Thai tree manager launches Shariah products

Treedom Group also sees scope to work with institutional investors on processing Agarwood trees, which produce oud oil commonly used across the Middle East.

The Treedom Group, an oud oil manufacturer, supplier and investment manager with assets under management of around $60 million, has launched a Shariah-compliant investment product and opened an office in Dubai.

The company decided to create the Oud Asset Agreement to take advantage of investment demand from consumers of the end product — oud oil is widely used across the Middle East region — and is currently in talks with two Dubai-based banks and Thai bank thinking about investing in the new Shariah product, according to Anthony Bell, business development manager, Treedom Group.

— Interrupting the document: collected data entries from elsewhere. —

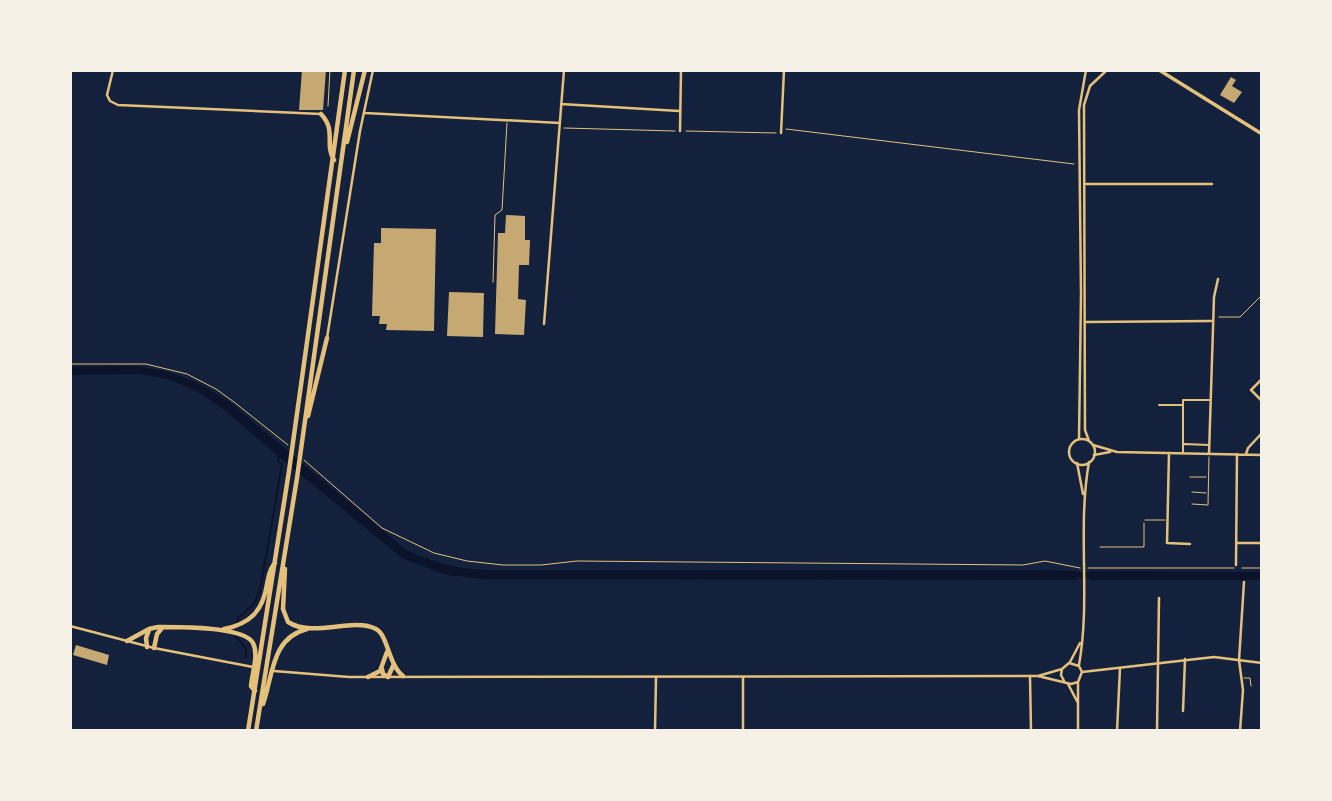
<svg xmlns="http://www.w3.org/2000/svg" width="1332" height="801" viewBox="0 0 1332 801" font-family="'Noto Sans',sans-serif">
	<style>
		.water { fill: #0b132b }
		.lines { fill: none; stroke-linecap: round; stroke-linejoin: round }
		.stream { stroke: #0b132b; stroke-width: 2 }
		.canal { stroke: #0b132b; stroke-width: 6 }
		.building { fill: #c6a872 }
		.path { stroke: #e5c07b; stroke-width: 1 }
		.service { stroke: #e5c07b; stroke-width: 1 }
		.pedestrian { stroke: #e5c07b; stroke-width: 2 }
		.minor { stroke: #e5c07b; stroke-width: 2.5 }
		.tertiary { stroke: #e5c07b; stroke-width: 2.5 }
		.primary { stroke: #e5c07b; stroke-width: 3.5 }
		.trunk { stroke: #e5c07b; stroke-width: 4.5 }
	</style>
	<rect width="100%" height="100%" fill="#14213d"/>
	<!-- water -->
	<path class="water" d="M 127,366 C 167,367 201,381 233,405 L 406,550 C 432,562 457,569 486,570 L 1038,570 L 1078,571 L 1078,580 L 485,579 L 446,575 L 402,558 L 284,461 L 227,412 L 200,393 L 183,385 L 167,379 L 138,374 L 70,375 L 70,367 Z
		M 1089,571 L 1262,572 L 1262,580 L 1089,580 Z"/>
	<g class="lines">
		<!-- stream -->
		<path class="stream" d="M 237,622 L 239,617 L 254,604 L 260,591 L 282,464 L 278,461 L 279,457
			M 236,637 L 246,648 L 246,657"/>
		<!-- canal -->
		<path class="canal" d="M 1071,575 L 1095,575"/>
	</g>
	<!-- building -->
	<path class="building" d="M 302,70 L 326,70 L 323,110 L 299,110 Z
		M 1231,77 L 1236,80 L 1232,86 L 1242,92 L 1234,103 L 1220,95 Z
		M 506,215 L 525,216 L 525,240 L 530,240 L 529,265 L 519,265 L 518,299 L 526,300 L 524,335 L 495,334 L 498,233 L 505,233 Z
		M 381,228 L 436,229 L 434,331 L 386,330 L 387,324 L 379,324 L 380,316 L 372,316 L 374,243 L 381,243 Z
		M 449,292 L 484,293 L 483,337 L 447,336 Z
		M 76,645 L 109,655 L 107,665 L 73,655 Z"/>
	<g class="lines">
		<!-- path -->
		<path class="path" d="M 564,128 L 675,131
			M 786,129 L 1074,164
			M 686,131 L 776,133
			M 1219,317 L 1240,317 L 1262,295
			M 70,364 L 146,364 L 187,374 L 216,389 L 234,402 L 288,445
			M 304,460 L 382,528 L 434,553 L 467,561 L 503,565 L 541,565 L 577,561 L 1023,565 L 1045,561 L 1080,568
			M 1100,547 L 1144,547 L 1144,523
			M 1088,568 L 1234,568
			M 1242,568 L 1262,568"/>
		<!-- service -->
		<path class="service" d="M 328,106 L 330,70
			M 493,282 L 495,215 L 502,210 L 507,123
			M 1190,477 L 1206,477
			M 1192,492 L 1206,493
			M 1192,504 L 1208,505 L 1209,457
			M 1145,520 L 1165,520
			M 1244,678 L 1250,678 L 1251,686"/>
		<!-- pedestrian -->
		<path class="pedestrian" d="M 1159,405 L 1183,405
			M 1184,444 L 1209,445
			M 1183,453 L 1183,400 L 1209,400"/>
		<!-- minor -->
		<path class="minor" d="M 113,70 L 107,95 L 110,101 L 118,105 L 321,114
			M 561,104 L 679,111
			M 365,113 L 560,123
			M 680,131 L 681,70
			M 781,133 L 784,70
			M 1084,184 L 1212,184
			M 1085,322 L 1211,321
			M 544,324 L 564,70
			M 327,338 L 360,131 L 373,70
			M 1262,379 L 1251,390 L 1262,401
			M 1093,445 L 1117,452 L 1262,455
			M 1169,453 L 1167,543 L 1190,544
			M 1209,454 L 1214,297 L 1218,279
			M 1246,454 L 1248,448 L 1262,433
			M 1094,455 L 1110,452
			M 1237,543 L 1262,543
			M 1236,565 L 1237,454
			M 1030,676 L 1031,731
			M 1183,711 L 1185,659
			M 655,731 L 656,677
			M 743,731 L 743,677
			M 1117,731 L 1120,668
			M 1157,731 L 1159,598
			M 1240,731 L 1243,690 L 1239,660 L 1244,582"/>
		<!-- tertiary -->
		<path class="tertiary" d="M 1079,439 L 1081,294 L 1079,110 L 1086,70
			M1069 452a13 13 0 1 1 26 0a13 13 0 1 1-26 0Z
			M 1089,441 L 1085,430 L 1084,105 L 1090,86 L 1107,70
			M 1077,463 L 1083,494
			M 70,626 L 154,648 L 253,667
			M 1070,662 L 1080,643
			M 1079,665 C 1091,598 1077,529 1089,462
			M 1062,669 L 1061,675 L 1064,681
			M 274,671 L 349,677 L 1038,676 L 1071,684 L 1078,682 L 1082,672 L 1079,666 L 1069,663 L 1062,669 L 1038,676
			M 1082,672 L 1214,657 L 1262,663
			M 1068,684 L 1078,703
			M 1078,731 L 1078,682"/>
		<!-- primary -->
		<path class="primary" d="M 1159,70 L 1262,134"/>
		<!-- trunk -->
		<path class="trunk" d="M 321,114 C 337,131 324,144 334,160
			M 347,142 L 365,70
			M 308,416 L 327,338
			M 285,569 L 283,609 L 288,622 C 313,638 352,617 376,629 C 388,635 388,664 403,676
			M 224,629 C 250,624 263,611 267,584 C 269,576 269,569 275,563
			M 127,641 L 149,629 L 158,627 C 177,627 244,626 253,643 C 259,655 252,673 251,686 L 255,691
			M 147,647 L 146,638 L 149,630
			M 154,648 L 157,634 L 162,628
			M 382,669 L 383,674 L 388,677 L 393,666
			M 368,677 L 380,671 L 387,652
			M 263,704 C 273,676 271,638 307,629
			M 248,731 L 289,471 L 345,70
			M 256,731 L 297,478 L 354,70"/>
	</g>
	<!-- border -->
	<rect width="1332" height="801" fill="none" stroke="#f6f1e7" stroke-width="144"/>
</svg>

Treedom currently sells three to six-year forward purchase agreements (FPAs) involving the sale and buyback of Agarwood trees to individual and corporate investors based in Thailand, Singapore, Malaysia and Indonesia. Outside of Thailand the investments are usually made through independent financial advisors, said Bell.

Treedom sells FPAs in two different structures. The Treedom 36 pays out a dividend worth 36 percent of an investors’ return after three years and the remainder after six years. This relates to the three-year timeframe needed to grow mature trees and six-years for young saplings. There is also the Straight 6 product which pays out after six years.

Trees are bought for $194 to $232 each depending on the size of the deal and are all sold for $427 each, according to new parameters introduced earlier this year. This makes the returns on investment for Treedom 36 between 14 percent and 20 percent and for the Straight 6 product, 16 percent – 25 percent.

Treedom altered the standard FPA to comply with Sharia laws such as separating each stage of the deal — such as the initial acquisition, the tree management and the sale — into different contracts. The normal guarantee to buy back the trees from the investors was also swapped into a promise letter because Shariah law bans any future contracts.

The maximum investment made so far is $250,000, and the average size is about $22,000, although the firm has the bandwidth to sell in a bigger size, according to Bell.

“We have talked to a few institutional investors including a Canadian pension plan and a Dutch development bank about investing with us as we could provide an investor of that size with their own plantation where we process the trees for them,” he said. “They did some due diligence but decided against proceeding at this stage.”

Treedom guarantees the health of all trees purchased and grows an extra 30 percent of trees to replace any that die or grow poorly.

The group receives around $7 million in investment from Thailand each year and about $3 million from elsewhere in Southeast Asia.

The parent company is located in Hong Kong while the plantations are all based in Thailand.